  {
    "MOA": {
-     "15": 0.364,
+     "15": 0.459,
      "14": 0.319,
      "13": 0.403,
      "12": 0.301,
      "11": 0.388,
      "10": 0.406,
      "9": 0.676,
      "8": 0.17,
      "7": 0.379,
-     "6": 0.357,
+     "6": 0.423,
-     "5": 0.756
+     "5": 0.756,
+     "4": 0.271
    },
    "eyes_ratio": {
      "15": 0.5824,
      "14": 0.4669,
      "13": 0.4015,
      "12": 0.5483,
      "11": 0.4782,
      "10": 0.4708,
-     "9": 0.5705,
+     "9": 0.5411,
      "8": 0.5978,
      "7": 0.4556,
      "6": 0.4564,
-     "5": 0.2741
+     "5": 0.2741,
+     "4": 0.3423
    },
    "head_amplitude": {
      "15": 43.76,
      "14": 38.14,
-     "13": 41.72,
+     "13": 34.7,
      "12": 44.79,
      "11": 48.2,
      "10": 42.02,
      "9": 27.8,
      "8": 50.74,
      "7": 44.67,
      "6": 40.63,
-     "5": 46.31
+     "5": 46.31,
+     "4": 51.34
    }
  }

****************

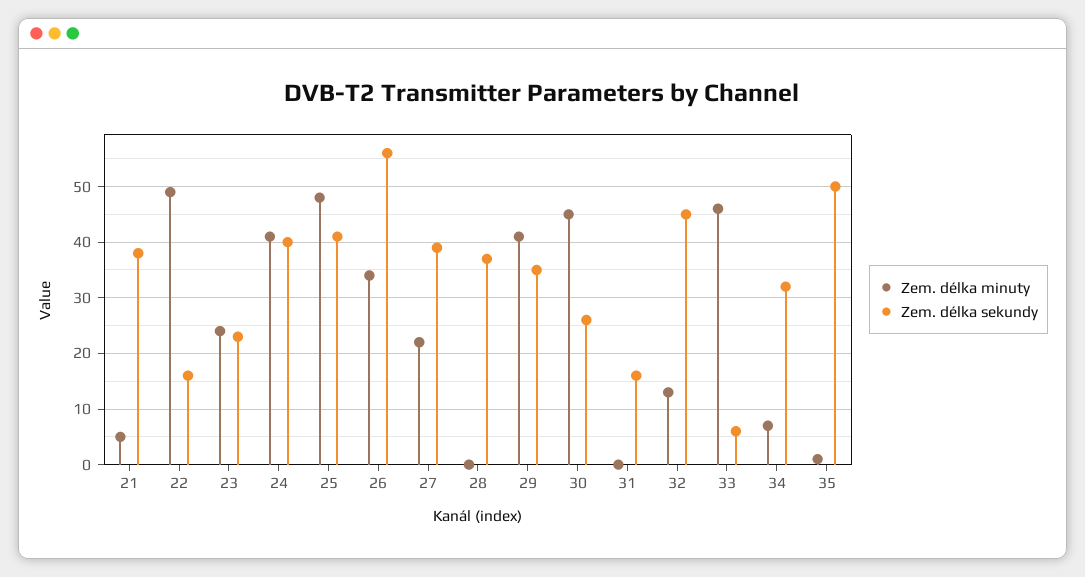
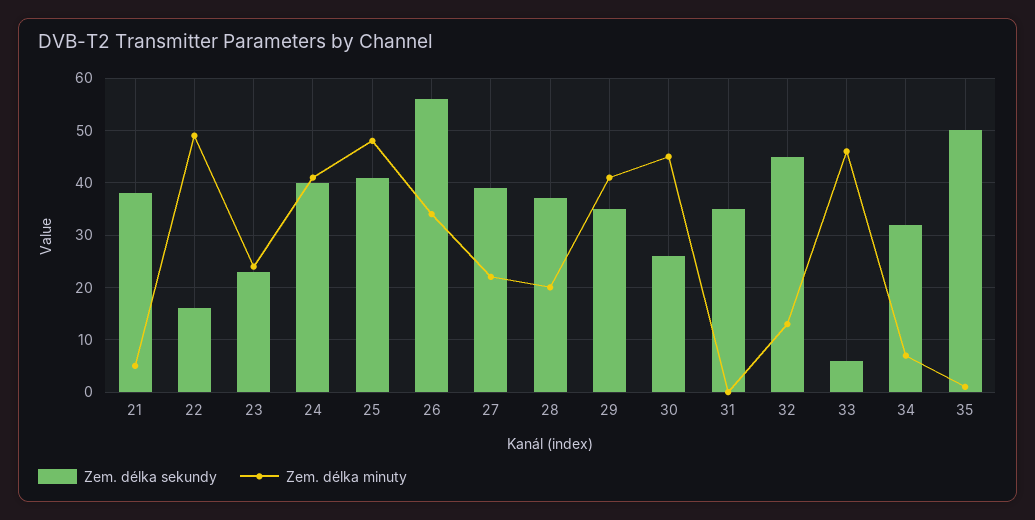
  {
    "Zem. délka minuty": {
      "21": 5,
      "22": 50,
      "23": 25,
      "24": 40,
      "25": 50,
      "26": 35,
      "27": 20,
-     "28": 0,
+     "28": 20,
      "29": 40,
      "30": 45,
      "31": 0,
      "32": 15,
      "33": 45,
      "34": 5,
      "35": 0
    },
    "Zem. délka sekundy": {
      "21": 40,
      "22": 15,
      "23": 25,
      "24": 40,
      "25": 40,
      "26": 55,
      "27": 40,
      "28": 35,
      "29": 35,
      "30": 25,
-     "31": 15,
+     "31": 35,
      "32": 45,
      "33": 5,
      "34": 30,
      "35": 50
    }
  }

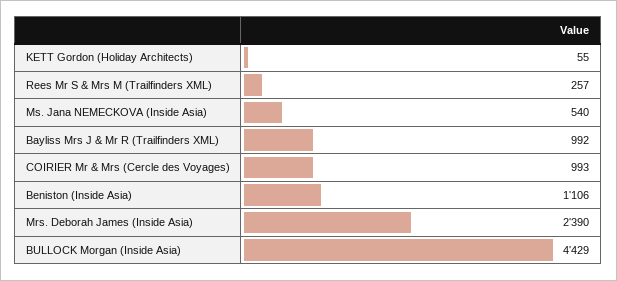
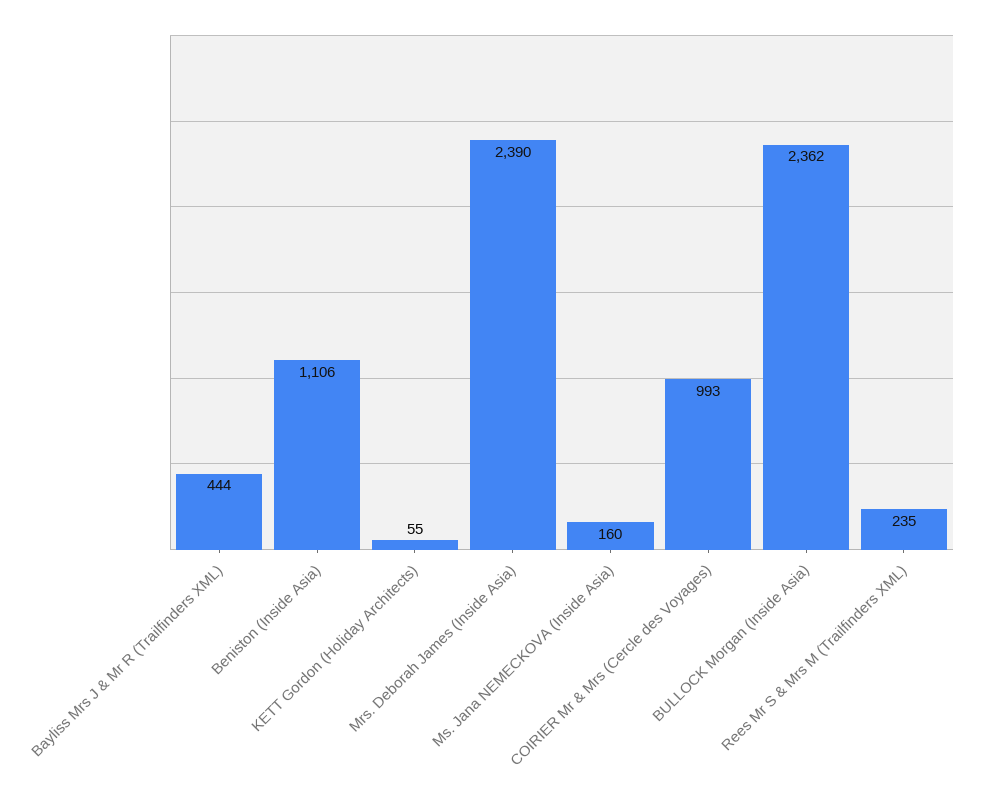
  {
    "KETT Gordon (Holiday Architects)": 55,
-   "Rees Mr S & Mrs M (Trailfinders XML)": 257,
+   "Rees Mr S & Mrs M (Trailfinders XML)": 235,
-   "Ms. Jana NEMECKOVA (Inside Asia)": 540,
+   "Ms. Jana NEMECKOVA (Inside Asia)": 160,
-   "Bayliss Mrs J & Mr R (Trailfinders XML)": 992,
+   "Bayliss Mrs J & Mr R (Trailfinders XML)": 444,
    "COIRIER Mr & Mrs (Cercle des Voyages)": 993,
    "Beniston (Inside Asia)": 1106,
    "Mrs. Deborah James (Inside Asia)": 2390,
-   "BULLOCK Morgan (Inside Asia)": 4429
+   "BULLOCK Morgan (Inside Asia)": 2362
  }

****************

How many lines in the data contain "Trailfinders"? Answer with the number alone.

4